愛は、横暴かもしれないし、独善的かもしれない。だから決して良い話ではない、だから好きだ。
8/9 美容師と話して
今日はライフノーレッジ社長の白倉さんとお話ししたのが印象深い。美容師の人が語る新潟のポテンシャルは、経済よりも文化的な視点に立脚していて、「楽しいって良いよね」という幸福論に基づいた展開だった。それは、悲観的な観測で物事を語る僕からしたら、明るくてついて行きやすかった。
悲観的言動では、人は急にリスクを背負った気分になって辛くなってしまうことを感じ、少しずつ辞めていくことにした。「才能がない」というのも、結構ダメージがでかく、だからこそ伸びた自分もいたのだけれど、それは俺にのみ適用しよう。
街づくりは考えていて楽しくなるが、現実面を考えると途端につまらなく窮屈になってしまうのは新潟の特徴だろう。政治的に言えば革新勢力が30年以上も新潟市の政権を握っていたし、政令指定都市になって権力が強くなってからはバリアフリー・使いやすさなどは埋め立て工事でもしたのか一切感じられなくなった。
パブリックなものに対する期待感は無くなってきたけど、それは打開できるものだと信じている。
今は映画製作に集中。ゆくゆくは、もっと大きな夢を叶えていく。それは一人でできることではない。
8/8 お金と文明
いま役者の書類選考を行なっているが、改めて「お金」の重要性、すなわち人を生かすことについて考える機会を得ている。
よく、現場は苦しいと言う。その苦しさで若者は夢を諦め、身体を壊す人もいる。
宿泊費はバカにならない。交通費もかかる。ロクに給料は出ない。こうした苦労話は笑い話として聞かされてきたが、いつの間にかその当事者にいる自分を見つけた。
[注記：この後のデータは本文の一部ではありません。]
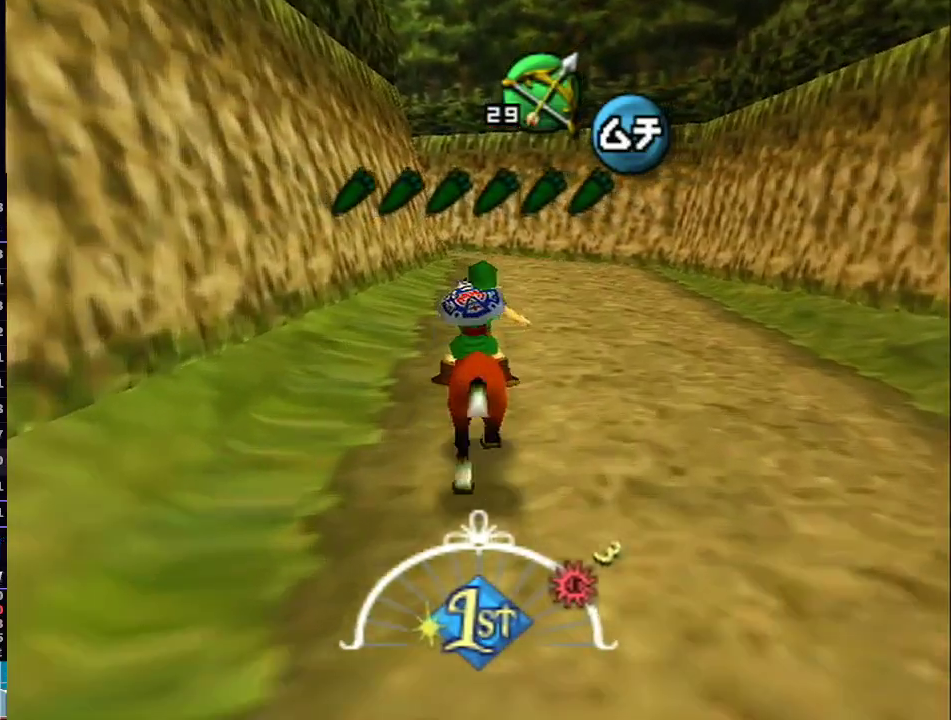
{"dt_ms": 500, "buttons": [], "left_stick": "up", "right_stick": "center", "events": [[500, "L1", "up"]]}
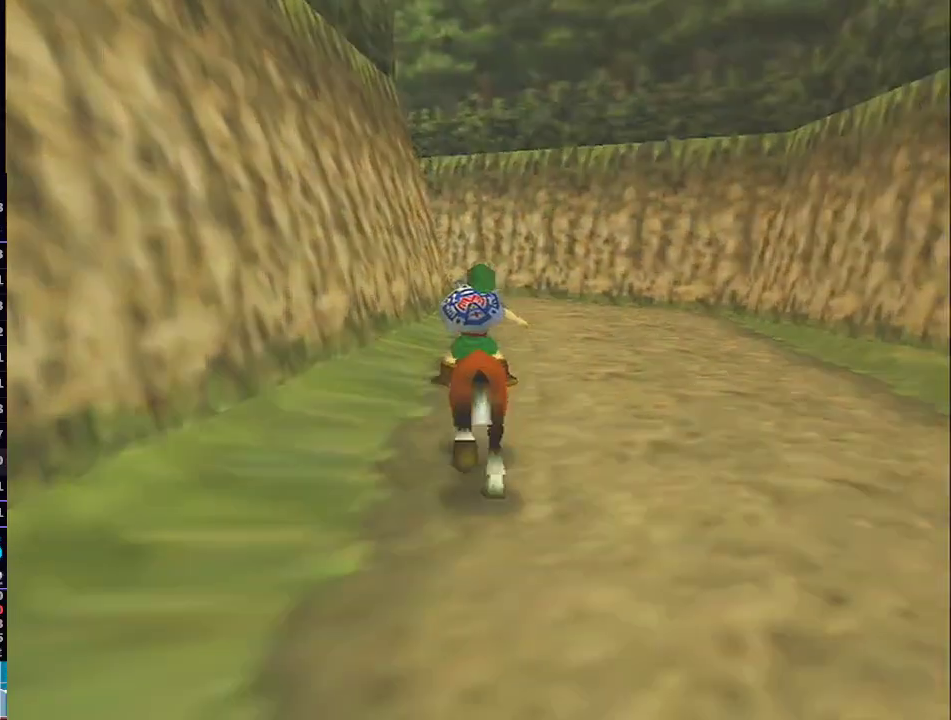
{"dt_ms": 500, "buttons": [], "left_stick": "center", "right_stick": "center", "events": [[33, "left_stick", "center"]]}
人は、お前を片隅の人間だとバカにするだろうが、俺はこの調子でいく。然るべき金を払う人でありたいと願う。
しかし数字はこれまで出してきた結果ではうんともすんとも言わない。数字の世界は、野生の世界でもあり力の世界でもある。獲得すべき目標のためにどう脳味噌を振り絞るか。
まずは、苦痛の最中に飛び込むことだろう。気づいたら苦痛と膝を合わせる生活に慣れていくだろう。
俺が始めた仕事で、人が幸せになること。
役者もスタッフも、そしてお客さんも。
文明のために。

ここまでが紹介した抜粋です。